Wednesday, January 18, 2012

Influence is Bliss

I was most intrigued by both of Lethem's works, 'Cars' because I did detect a break in the narrative (mostly relations of day and night, characters and their spaces) but that didn't curb the enjoyment I took out of it or made me anything less than impressed with the author's feat to FIND all these pieces in the first place to put them together into a new whole.
The philosophy that stands behind that kind of creative work is thoroughly expanded in the essay, which once again drove home one of the most striking points of our dealings with literature in contemporary times. There's NOTHING that hasn't been done before, and while some things have been done to death (yes, I'm looking the franchising in modern day movie culture, which gloriously nails the argument of economizing intellectual property in a way that is detrimental for creativity and originality) others have sunk back into the obscurity of time until some creative mind unearths them again, whether consciously or by chance and brings them back to the discourse of literary narrative.
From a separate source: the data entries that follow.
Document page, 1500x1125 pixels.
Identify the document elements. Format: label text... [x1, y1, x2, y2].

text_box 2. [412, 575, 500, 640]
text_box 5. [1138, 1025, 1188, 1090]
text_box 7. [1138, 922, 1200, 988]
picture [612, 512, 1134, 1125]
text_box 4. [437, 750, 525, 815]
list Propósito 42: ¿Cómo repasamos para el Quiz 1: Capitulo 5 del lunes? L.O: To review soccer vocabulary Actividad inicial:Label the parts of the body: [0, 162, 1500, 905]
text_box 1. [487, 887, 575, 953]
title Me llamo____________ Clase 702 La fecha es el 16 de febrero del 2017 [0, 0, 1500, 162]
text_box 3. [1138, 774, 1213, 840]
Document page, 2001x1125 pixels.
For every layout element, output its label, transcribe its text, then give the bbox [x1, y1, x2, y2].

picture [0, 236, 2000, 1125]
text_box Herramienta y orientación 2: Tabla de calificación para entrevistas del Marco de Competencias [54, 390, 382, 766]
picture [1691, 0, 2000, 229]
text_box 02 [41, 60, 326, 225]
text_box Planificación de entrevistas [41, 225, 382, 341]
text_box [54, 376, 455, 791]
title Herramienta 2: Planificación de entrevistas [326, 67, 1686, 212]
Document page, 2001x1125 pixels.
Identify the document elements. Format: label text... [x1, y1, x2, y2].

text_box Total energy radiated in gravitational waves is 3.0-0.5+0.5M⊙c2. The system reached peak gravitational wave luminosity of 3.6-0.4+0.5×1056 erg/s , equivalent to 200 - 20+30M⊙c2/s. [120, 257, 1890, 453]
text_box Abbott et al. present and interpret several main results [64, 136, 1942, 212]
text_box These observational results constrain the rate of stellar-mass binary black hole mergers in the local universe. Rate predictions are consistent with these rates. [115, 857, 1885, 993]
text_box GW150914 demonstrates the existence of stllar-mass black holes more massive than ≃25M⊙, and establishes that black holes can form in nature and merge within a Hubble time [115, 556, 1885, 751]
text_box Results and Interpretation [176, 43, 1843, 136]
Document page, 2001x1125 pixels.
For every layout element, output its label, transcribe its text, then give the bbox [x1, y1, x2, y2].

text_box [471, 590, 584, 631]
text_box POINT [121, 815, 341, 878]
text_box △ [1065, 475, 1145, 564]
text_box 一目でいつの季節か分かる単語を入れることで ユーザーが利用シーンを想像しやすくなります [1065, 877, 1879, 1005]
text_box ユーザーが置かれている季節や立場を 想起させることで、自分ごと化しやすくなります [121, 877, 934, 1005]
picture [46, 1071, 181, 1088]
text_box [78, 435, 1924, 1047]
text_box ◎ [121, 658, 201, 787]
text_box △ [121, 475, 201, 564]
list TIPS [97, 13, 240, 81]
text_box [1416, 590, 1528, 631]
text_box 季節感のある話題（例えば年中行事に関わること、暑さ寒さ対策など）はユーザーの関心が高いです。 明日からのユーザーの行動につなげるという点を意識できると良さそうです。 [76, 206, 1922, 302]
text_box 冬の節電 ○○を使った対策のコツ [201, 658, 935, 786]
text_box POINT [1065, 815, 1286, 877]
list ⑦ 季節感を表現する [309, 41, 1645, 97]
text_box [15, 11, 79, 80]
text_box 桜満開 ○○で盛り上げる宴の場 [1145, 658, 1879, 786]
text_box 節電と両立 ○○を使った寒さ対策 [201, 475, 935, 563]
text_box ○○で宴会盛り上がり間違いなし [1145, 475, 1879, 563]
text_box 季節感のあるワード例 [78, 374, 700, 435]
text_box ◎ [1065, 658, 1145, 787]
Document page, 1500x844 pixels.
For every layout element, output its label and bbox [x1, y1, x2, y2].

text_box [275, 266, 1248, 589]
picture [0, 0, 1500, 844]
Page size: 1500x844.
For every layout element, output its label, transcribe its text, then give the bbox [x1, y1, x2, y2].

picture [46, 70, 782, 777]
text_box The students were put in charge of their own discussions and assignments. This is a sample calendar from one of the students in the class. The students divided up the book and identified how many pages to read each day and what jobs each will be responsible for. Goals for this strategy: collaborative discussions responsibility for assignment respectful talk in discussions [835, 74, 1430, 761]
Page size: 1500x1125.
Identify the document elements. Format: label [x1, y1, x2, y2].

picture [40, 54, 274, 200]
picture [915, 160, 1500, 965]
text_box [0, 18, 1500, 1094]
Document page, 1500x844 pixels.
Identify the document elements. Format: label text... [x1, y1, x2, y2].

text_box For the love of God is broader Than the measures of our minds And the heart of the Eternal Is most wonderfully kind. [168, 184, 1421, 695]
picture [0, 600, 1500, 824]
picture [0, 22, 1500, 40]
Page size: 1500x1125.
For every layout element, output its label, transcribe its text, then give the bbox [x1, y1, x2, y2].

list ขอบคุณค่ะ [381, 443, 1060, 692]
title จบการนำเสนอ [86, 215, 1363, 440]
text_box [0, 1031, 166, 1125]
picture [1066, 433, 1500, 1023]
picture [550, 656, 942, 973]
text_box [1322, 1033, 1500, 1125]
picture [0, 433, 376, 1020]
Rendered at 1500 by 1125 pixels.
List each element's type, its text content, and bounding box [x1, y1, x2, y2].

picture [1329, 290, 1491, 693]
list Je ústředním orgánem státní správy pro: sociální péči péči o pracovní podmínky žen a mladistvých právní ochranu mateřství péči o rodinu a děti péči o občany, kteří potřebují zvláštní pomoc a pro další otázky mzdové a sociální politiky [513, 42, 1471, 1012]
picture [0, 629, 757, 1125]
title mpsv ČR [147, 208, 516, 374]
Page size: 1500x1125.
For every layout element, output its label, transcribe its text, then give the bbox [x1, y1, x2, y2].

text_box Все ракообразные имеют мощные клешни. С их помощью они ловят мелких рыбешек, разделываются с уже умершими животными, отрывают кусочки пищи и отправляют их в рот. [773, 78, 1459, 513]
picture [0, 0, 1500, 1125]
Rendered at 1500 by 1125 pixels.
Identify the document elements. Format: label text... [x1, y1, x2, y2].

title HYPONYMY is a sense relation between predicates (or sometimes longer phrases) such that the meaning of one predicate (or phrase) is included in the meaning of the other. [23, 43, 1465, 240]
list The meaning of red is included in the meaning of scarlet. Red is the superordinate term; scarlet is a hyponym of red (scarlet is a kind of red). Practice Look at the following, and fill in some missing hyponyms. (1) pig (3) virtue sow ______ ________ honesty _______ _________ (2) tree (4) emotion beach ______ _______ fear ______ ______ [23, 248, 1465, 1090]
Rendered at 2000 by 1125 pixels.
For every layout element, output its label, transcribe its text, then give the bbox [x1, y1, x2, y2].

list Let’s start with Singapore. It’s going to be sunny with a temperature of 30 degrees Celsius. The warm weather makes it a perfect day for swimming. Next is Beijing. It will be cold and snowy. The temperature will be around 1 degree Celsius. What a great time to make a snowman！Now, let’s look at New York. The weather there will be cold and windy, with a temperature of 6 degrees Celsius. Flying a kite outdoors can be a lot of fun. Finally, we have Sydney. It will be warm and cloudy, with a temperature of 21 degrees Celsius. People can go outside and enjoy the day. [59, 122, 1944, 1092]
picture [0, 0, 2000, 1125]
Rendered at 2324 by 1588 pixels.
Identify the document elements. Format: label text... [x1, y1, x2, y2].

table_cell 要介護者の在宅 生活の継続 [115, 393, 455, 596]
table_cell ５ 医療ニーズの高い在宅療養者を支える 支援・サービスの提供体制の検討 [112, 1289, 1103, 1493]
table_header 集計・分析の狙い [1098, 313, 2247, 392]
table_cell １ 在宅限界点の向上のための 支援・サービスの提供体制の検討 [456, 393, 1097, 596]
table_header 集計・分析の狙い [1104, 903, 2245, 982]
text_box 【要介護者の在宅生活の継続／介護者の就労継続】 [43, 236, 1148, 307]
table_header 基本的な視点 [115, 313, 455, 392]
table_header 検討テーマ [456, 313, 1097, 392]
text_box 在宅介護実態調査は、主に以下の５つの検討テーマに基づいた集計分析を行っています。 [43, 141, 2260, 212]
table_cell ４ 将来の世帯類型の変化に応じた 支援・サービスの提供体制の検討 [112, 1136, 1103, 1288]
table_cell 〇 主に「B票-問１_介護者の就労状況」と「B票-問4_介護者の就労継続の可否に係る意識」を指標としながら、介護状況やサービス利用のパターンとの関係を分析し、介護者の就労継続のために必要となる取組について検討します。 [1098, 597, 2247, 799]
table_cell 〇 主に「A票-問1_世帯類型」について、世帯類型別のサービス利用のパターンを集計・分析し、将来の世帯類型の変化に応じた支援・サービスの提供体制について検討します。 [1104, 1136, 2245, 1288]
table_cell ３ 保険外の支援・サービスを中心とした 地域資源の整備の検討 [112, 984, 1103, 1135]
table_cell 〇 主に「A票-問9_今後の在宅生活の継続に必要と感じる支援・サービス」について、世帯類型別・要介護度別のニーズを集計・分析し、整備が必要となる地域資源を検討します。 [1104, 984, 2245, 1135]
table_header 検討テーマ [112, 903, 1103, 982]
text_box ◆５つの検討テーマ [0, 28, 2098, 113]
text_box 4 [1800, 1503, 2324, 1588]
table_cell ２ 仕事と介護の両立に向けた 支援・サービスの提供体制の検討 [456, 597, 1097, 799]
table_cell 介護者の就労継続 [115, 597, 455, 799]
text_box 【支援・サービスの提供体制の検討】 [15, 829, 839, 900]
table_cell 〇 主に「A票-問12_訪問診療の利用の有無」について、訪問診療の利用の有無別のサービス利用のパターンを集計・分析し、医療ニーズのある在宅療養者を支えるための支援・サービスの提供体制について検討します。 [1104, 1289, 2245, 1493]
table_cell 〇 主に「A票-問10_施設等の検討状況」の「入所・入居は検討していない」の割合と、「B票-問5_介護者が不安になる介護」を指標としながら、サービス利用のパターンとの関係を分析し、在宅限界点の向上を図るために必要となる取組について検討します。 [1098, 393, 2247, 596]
The ingenious thing is that everyone is influenced whether they'd like to admit it or not, because no one can claim a blank slate for a cultural background. And they shouldn't have to. While the livelyhood or artists - literary or otherwise - of course rests on the fact of whether their products are 'marketable', a notion which is certainly not to be discarded, the current state of affairs regarding usemonopoly and copyright (culminating presently in the ongoing and harrowing debate about legislation like SOPA and PIPA) are woefully behind the consumer reality and in urgent need of a revision to free up all this potential for creative forces to be applied.